_EXERCISE PASSAGE_
****************
Issue 337 | Correspondence | The Sun Magazine

Correspondence

In David Barsamian’s interview “Language of Mass Deception” [October 2003], Noam Chomsky does an unparalleled job of revealing how the U.S. Government, Inc., is engaged in perception management. I’d like to suggest an effective technique for breaking through government controls on information: talk radio.

A growing number of progressives are calling in to local and national programs to talk about the American empire, corporate crime, climate change, and other marginalized topics. The format demands concise statements and the patience to endure temperamental hosts, but it takes only a moment to interrupt reactionary thought patterns and to suggest alternative sources of information. There are even a handful of pioneering progressive hosts, like Enid Goldstein on www.KNRCradio.com and Thom Hartmann on www.ieamericaradio.com, who love to hear from people who believe in the power of the word.

Preston Enright Denver, Colorado

After The Sun interviews an activist or political figure, readers respond on the Correspondence page, pointing out inconsistencies, flawed reasoning, partial truths, and dogmatic thinking. I’d like to know: why can’t The Sun’s interviewers show some of the same critical distance in their interviews?
****************
_WHAT TO WORK ON_
1. In the letters, which problems do readers point out when they respond on the Correspondence page? List them all.
2. Copy the part of the letters starting at "A growing number" and ending at "of the word.".
****************
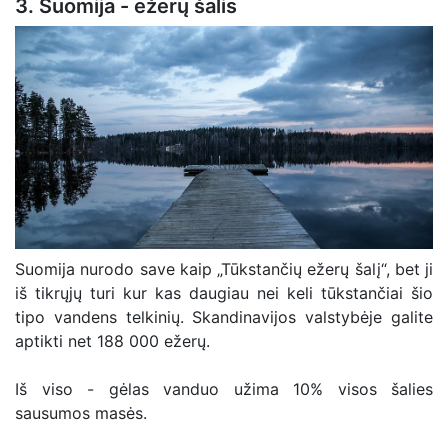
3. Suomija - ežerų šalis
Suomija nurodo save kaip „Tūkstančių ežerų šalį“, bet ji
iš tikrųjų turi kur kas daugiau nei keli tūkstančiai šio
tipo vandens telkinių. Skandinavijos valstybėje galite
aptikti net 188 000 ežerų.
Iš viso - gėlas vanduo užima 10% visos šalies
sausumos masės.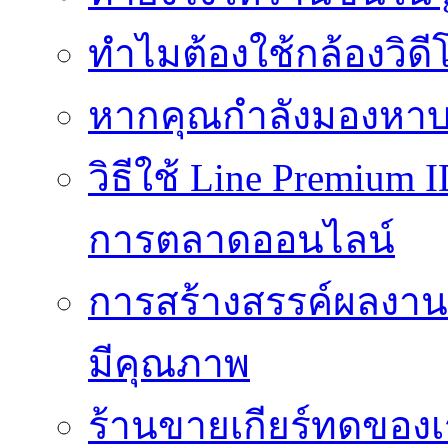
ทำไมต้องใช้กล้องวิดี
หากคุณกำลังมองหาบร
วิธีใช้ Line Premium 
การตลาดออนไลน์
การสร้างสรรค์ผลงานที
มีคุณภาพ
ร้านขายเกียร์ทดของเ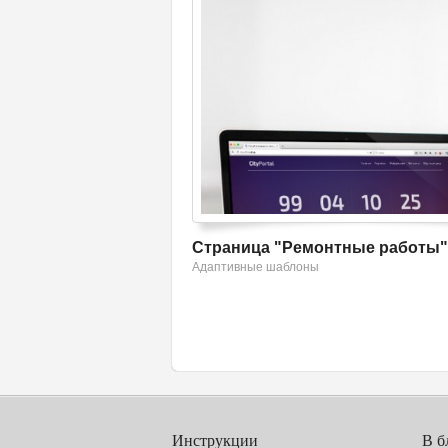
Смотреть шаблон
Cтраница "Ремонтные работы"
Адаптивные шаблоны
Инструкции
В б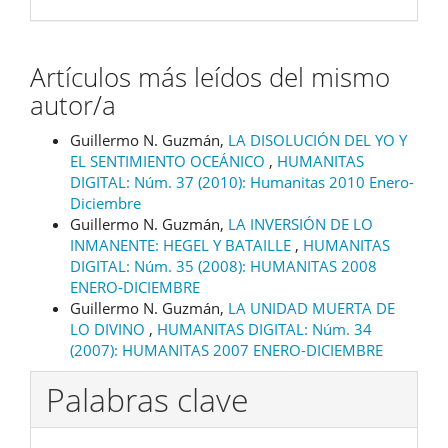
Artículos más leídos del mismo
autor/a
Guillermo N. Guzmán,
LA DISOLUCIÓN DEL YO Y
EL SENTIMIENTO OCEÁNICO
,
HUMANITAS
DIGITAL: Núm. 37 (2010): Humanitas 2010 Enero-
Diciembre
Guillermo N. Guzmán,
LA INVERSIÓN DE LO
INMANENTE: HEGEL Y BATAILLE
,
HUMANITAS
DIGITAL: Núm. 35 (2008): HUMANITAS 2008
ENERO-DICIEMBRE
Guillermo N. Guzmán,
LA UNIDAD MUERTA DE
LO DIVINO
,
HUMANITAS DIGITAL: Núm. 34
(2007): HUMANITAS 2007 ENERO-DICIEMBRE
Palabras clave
****************
_SOLUTIONS IN ORDER_
1.
- inconsistencies
- flawed reasoning
- partial truths
- dogmatic thinking

2.
A growing number of progressives are calling in to local and national programs to talk about the American empire, corporate crime, climate change, and other marginalized topics. The format demands concise statements and the patience to endure temperamental hosts, but it takes only a moment to interrupt reactionary thought patterns and to suggest alternative sources of information. There are even a handful of pioneering progressive hosts, like Enid Goldstein on www.KNRCradio.com and Thom Hartmann on www.ieamericaradio.com, who love to hear from people who believe in the power of the word.